--- START ---
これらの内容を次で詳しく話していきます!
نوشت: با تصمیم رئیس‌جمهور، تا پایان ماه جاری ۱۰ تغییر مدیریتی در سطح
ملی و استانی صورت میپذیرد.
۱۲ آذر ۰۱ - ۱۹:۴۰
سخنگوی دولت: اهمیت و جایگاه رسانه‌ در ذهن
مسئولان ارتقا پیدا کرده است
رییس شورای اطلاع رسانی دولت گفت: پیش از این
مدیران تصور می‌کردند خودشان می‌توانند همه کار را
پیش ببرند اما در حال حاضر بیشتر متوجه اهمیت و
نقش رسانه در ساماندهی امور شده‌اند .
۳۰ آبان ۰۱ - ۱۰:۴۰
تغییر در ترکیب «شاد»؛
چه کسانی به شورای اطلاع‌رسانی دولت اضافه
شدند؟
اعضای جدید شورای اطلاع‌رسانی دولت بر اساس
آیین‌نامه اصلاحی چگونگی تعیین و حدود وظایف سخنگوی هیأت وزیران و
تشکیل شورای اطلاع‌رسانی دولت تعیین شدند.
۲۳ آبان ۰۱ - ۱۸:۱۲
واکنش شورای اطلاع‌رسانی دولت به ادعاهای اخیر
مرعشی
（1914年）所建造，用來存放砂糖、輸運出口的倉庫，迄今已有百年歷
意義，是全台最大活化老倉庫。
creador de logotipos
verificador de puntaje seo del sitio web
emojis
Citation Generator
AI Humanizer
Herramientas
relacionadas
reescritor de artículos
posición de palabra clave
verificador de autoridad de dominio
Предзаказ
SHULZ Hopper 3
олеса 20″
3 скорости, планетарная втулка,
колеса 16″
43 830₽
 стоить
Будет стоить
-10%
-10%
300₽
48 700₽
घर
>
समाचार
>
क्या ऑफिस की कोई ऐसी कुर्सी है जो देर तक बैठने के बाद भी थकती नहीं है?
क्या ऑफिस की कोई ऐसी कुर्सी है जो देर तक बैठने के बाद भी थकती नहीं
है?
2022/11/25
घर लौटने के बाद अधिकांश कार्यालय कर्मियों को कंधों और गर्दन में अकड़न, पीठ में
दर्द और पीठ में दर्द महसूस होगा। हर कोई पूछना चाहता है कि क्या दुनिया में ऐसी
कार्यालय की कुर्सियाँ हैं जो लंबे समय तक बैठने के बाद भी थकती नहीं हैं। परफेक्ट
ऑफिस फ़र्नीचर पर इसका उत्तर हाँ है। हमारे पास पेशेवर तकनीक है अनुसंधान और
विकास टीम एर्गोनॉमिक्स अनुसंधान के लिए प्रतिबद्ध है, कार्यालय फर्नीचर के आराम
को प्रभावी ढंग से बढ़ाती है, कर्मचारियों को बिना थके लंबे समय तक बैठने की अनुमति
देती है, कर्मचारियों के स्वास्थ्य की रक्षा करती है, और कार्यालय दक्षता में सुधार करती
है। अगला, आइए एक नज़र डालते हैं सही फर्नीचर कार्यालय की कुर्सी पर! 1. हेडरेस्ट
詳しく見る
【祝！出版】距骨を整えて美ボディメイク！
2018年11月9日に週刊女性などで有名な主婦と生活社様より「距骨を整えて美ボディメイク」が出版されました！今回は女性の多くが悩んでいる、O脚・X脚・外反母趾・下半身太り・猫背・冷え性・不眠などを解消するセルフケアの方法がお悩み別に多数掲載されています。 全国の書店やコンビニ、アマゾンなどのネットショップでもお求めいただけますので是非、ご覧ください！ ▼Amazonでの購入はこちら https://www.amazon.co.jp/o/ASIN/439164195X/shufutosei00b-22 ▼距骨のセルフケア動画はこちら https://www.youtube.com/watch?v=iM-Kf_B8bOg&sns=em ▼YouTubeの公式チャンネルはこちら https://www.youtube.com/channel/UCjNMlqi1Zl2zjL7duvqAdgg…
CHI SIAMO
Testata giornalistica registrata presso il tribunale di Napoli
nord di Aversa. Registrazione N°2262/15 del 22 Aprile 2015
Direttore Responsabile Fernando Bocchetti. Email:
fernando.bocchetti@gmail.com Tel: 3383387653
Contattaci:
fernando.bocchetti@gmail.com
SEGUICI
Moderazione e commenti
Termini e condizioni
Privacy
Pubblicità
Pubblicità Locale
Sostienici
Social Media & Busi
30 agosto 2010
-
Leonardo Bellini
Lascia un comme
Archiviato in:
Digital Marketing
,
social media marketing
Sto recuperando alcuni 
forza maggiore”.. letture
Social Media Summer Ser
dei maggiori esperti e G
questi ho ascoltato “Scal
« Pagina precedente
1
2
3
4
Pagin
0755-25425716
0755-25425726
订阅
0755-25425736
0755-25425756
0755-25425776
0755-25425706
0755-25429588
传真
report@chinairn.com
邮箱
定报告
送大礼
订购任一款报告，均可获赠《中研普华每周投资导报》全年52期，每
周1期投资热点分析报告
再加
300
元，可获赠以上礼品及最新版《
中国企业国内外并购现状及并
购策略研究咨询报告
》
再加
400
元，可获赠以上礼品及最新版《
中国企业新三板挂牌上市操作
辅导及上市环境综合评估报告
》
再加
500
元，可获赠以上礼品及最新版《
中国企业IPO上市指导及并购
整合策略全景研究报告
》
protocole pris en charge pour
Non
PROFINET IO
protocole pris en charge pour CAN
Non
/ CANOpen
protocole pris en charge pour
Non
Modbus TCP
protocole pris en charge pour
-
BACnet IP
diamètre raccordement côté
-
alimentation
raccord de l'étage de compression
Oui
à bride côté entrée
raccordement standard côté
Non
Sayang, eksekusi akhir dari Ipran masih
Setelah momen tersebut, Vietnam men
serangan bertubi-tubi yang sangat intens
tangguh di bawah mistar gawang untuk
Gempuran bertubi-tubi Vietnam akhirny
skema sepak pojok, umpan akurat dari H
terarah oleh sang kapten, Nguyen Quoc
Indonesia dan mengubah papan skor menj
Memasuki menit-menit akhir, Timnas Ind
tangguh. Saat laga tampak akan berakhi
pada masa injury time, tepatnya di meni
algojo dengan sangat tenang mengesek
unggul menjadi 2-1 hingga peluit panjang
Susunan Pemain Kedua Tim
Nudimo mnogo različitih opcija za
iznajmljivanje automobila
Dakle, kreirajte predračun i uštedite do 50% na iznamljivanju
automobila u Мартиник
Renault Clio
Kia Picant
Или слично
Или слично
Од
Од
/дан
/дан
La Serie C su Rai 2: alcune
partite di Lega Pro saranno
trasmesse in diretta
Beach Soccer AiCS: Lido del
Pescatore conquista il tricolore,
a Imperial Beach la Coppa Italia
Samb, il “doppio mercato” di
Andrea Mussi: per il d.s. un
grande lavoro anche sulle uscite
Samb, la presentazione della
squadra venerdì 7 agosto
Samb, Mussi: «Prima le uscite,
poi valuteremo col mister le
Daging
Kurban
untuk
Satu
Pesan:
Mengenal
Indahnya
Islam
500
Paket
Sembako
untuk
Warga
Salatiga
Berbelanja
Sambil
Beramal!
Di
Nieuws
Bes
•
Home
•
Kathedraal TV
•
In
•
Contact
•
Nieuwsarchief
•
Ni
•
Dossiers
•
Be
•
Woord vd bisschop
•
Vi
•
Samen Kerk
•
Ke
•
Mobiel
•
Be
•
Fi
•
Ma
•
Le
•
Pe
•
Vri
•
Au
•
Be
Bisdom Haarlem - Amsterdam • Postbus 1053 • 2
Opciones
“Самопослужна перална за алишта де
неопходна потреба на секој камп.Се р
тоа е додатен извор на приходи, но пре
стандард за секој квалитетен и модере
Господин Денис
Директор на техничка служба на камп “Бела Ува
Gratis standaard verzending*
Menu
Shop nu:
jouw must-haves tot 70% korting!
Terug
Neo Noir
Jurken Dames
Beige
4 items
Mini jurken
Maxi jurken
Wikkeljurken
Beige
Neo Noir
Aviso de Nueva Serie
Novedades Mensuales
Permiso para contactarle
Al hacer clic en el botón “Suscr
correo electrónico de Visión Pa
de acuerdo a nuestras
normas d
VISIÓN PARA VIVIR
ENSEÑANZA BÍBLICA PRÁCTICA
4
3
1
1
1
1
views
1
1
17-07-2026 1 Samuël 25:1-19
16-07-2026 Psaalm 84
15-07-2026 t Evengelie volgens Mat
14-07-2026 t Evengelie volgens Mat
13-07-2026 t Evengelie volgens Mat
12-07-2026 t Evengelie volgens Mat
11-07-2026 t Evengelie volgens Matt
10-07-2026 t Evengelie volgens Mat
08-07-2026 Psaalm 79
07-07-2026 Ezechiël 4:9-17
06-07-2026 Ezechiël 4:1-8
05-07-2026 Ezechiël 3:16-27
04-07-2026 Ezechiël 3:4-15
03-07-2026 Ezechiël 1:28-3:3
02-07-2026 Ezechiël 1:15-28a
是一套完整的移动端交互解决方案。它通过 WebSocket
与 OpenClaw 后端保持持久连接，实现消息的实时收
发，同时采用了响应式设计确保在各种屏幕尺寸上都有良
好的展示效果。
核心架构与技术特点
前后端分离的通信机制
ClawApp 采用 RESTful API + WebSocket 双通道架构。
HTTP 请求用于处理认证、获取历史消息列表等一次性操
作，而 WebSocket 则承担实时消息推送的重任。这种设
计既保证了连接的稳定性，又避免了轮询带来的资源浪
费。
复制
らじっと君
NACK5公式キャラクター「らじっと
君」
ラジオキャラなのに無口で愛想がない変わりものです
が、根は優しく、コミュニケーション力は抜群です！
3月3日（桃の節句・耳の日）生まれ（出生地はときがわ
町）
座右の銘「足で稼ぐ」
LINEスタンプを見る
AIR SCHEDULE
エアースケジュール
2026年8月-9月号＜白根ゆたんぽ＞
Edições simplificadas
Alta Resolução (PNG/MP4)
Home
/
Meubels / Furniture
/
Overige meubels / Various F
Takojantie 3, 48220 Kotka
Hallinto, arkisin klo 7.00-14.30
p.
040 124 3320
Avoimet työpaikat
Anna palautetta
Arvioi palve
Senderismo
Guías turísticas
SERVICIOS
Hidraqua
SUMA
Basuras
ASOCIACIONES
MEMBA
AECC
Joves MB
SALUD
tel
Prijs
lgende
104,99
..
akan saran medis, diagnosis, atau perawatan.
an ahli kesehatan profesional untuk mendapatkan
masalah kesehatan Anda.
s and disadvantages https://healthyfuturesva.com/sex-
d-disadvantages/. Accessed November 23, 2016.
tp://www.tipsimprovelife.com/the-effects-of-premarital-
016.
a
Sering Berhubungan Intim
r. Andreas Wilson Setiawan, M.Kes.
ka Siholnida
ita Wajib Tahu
--- END ---
Exactly repeat the lines above, from the opening line through the one with "verificador de puntaje seo del sitio web", and include nothing else.

これらの内容を次で詳しく話していきます!
نوشت: با تصمیم رئیس‌جمهور، تا پایان ماه جاری ۱۰ تغییر مدیریتی در سطح
ملی و استانی صورت میپذیرد.
۱۲ آذر ۰۱ - ۱۹:۴۰
سخنگوی دولت: اهمیت و جایگاه رسانه‌ در ذهن
مسئولان ارتقا پیدا کرده است
رییس شورای اطلاع رسانی دولت گفت: پیش از این
مدیران تصور می‌کردند خودشان می‌توانند همه کار را
پیش ببرند اما در حال حاضر بیشتر متوجه اهمیت و
نقش رسانه در ساماندهی امور شده‌اند .
۳۰ آبان ۰۱ - ۱۰:۴۰
تغییر در ترکیب «شاد»؛
چه کسانی به شورای اطلاع‌رسانی دولت اضافه
شدند؟
اعضای جدید شورای اطلاع‌رسانی دولت بر اساس
آیین‌نامه اصلاحی چگونگی تعیین و حدود وظایف سخنگوی هیأت وزیران و
تشکیل شورای اطلاع‌رسانی دولت تعیین شدند.
۲۳ آبان ۰۱ - ۱۸:۱۲
واکنش شورای اطلاع‌رسانی دولت به ادعاهای اخیر
مرعشی
（1914年）所建造，用來存放砂糖、輸運出口的倉庫，迄今已有百年歷
意義，是全台最大活化老倉庫。
creador de logotipos
verificador de puntaje seo del sitio web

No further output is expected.